Um outro cenário inclui indicação diante da recusa do paciente para cirurgia ou quando há contraindicação absoluta / definitiva para sua realização. Também estão indicadas no pós- operatório, em casos selecionados, diante de perda insuficiente ou reganho de peso.
Banalização
Ele ressalta que percebe uma banalização do uso dessas medicações por pessoas que não têm obesidade. “É lamentável e preocupante. Tenho observado, com crescente frequência, o uso destes medicamentos com finalidade apenas estética, o que remete à conclusão de que se trata de uma iniciativa tomada pelo próprio paciente e não de indicação médica criteriosa e responsável.”
Riscos
Ele cita ainda os riscos do uso sem acompanhamento médico. “Como todo e qualquer medicamento, o seu uso não está isento da ocorrência de efeitos adversos. Alguns responsáveis por complicações potencialmente graves como pancreatite aguda, que pode ser necrotizante e até fatal, além de insuficiência renal aguda decorrente de desidratação severa desencadeada por náuseas/vômitos, diarreia, pedras na vesícula, hipoglicemia e outras manifestações imprevisíveis diante do emprego de medicação falsa ou de procedência duvidosa”, explica.

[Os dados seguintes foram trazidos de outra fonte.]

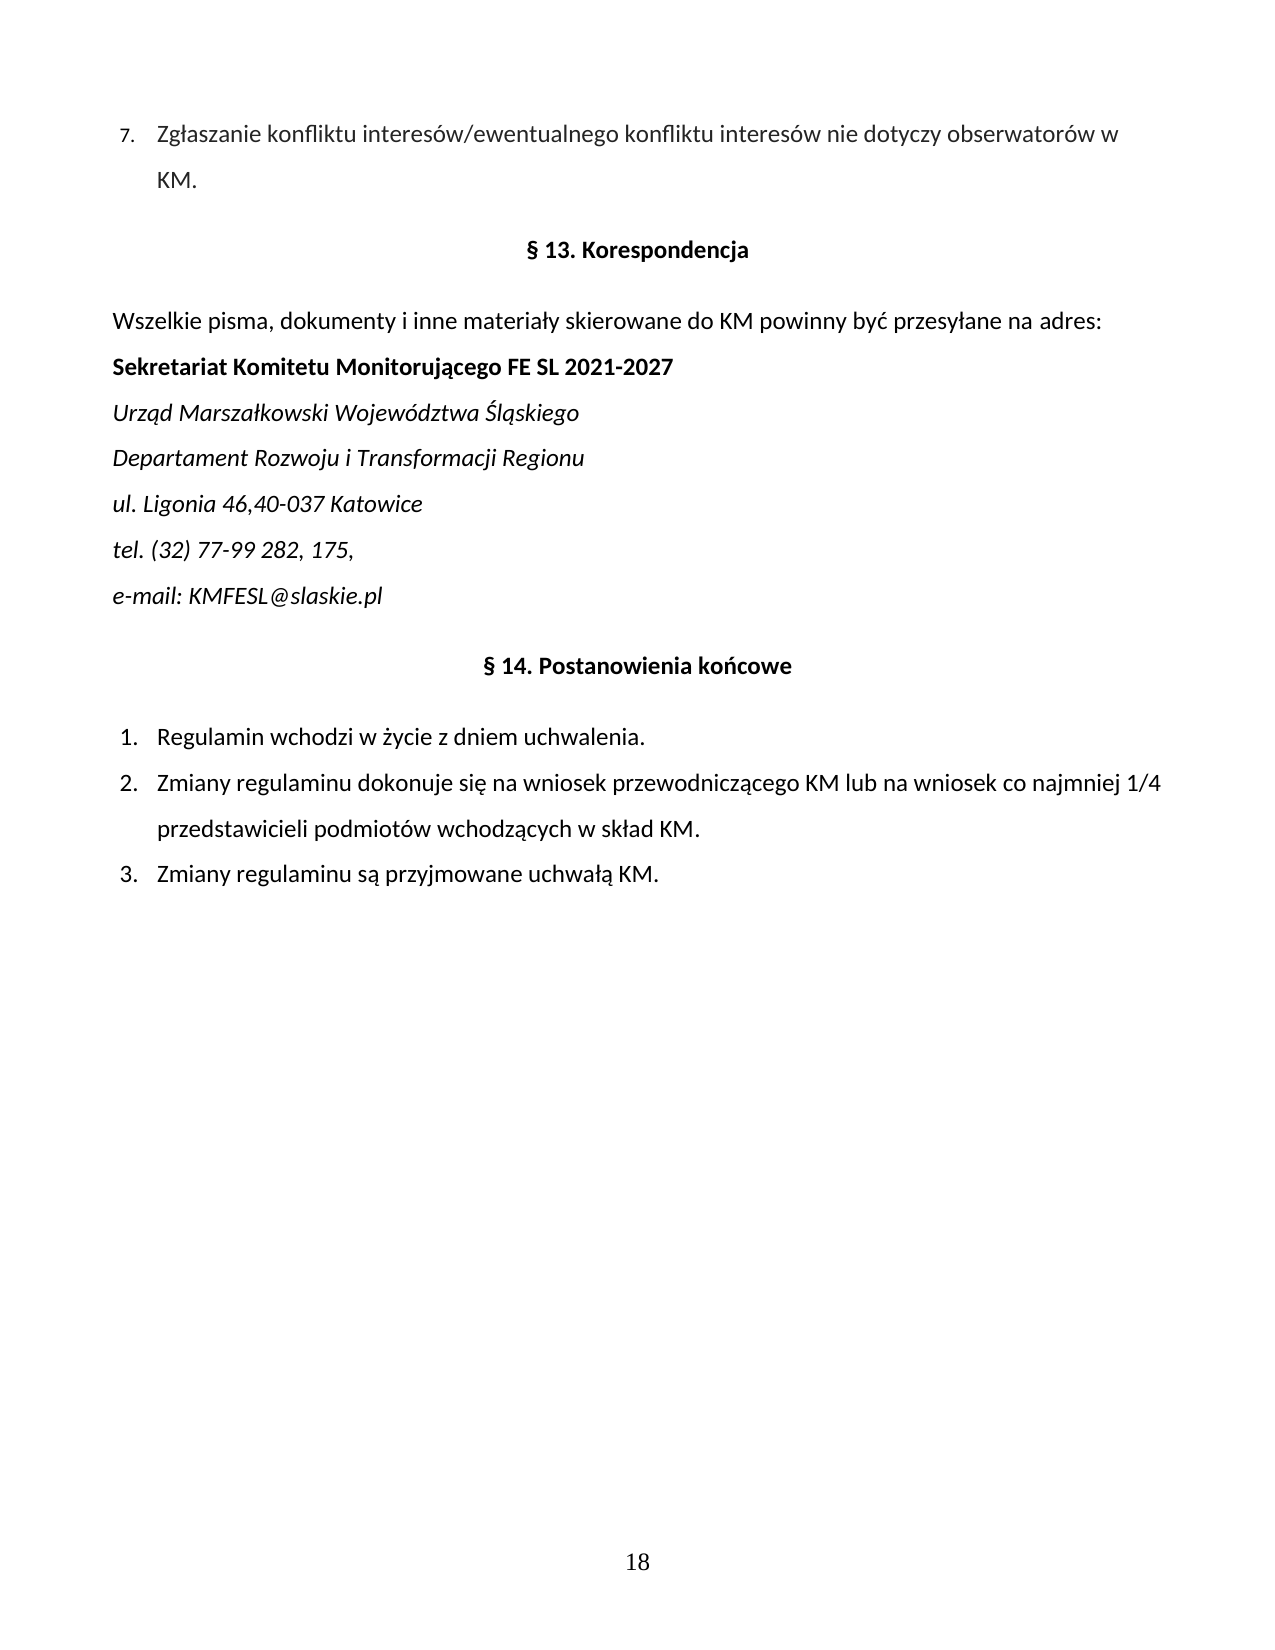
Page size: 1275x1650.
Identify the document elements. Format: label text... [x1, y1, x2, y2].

text e-mail: KMFESL@slaskie.pl [112, 580, 1162, 610]
subtitle § 13. Korespondencja [112, 235, 1162, 265]
text Urząd Marszałkowski Województwa Śląskiego [112, 397, 1162, 427]
text tel. (32) 77-99 282, 175, [112, 534, 1162, 564]
text Departament Rozwoju i Transformacji Regionu [112, 443, 1162, 473]
list Zgłaszanie konfliktu interesów/ewentualnego konfliktu interesów nie dotyczy obserwatorów w KM. [119, 118, 1162, 194]
list Zmiany regulaminu dokonuje się na wniosek przewodniczącego KM lub na wniosek co najmniej 1/4 przedstawicieli podmiotów wchodzących w skład KM. [119, 767, 1162, 843]
text Wszelkie pisma, dokumenty i inne materiały skierowane do KM powinny być przesyłane na adres: [112, 305, 1162, 336]
list Zmiany regulaminu są przyjmowane uchwałą KM. [119, 858, 1162, 889]
subtitle § 14. Postanowienia końcowe [112, 651, 1162, 681]
text Sekretariat Komitetu Monitorującego FE SL 2021-2027 [112, 351, 1162, 382]
list Regulamin wchodzi w życie z dniem uchwalenia. [119, 721, 1162, 752]
text ul. Ligonia 46,40-037 Katowice [112, 488, 1162, 519]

“O acompanhamento de um médico especializado é fundamental para que tais eventos possam ser identificados precocemente e tratados de forma adequada”, enfatiza.
Aquisição
Com o aumento da venda ilegal, Bastouly aborda que conforme recomendação da Anvisa, o medicamento deve ser adquirido completo, ou seja, dentro de sua embalagem, em farmácias regularizadas junto à Vigilância Sanitária, mediante emissão de nota fiscal. “Jamais se utilizar de fontes clandestinas ou redes sociais em busca de menor preço.”
Nutricionista
A nutricionista Rita Cassia de Castro informa que a obesidade vai muito além do peso. Dessa forma, é uma doença que promove o surgimento de outras doenças e as canetas emagrecedoras revolucionaram o tratamento da obesidade, pois controlam processos fisiológicos, metabólicos e imunológicos.

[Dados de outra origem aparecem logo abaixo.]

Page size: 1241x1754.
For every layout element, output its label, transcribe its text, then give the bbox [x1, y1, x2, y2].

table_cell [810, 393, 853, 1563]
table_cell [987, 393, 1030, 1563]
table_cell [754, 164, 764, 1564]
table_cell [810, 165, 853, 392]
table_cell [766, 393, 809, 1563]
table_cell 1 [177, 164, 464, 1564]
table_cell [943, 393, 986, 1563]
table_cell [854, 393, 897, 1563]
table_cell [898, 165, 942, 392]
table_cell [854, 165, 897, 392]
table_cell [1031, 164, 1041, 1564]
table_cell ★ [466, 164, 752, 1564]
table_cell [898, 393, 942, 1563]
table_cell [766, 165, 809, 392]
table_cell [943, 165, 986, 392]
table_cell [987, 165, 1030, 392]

“São medicamentos que podem desencadear efeitos colaterais importantes, como náusea, enjoo, desnutrição, perda excessiva de massa muscular, pancreatite, nódulo pancreático e disfunções tireoidianas. Portanto, é necessária a avaliação médica para indicação de uso e acompanhamento durante todo o tratamento”.
Dessa maneira, trata-se de um tratamento a longo prazo, com elevado custo financeiro e para ser efetivo, necessita de mudança de estilo de vida, que compreende alteração de mentalidade, padrão alimentar e atividade física.
Sobre o acompanhamento nutricional, ela aborda que consiste em educação alimentar, planejamento dietético e estratégias nutricionais para desinflamação, equilíbrio metabólico e resposta ao emagrecimento. Essas estratégias são aplicadas do início até o desmame da medicação, ou seja, em cada fase do tratamento realizado por etapas.
“O planejamento nutricional vai priorizar o consumo de água, proteínas, vegetais, frutas e suplementação nutricional individualizada. Entre os alimentos, prefira proteínas de fácil digestibilidade, tais como peixes, frangos, carne bovina com pouca gordura, as frutas laxativas, mamão, laranja com bagaço, manga, ameixa, abacate, kiwi e entre outros. Os vegetais podem ser consumidos crus, cozidos ou refogados.”
Consumo
É importante evitar o consumo de gorduras, açúcares e bebidas alcoólicas. Um erro comum que ocorre em indivíduos que não possuem acompanhamento profissional é a redução extrema na ingestão de água e alimentos. Isso vai potencializar os efeitos colaterais da medicação.
“É necessário o desenvolvimento de políticas públicas para que a população tenha acesso à medicação e acompanhamento profissional”, acrescenta a nutricionista.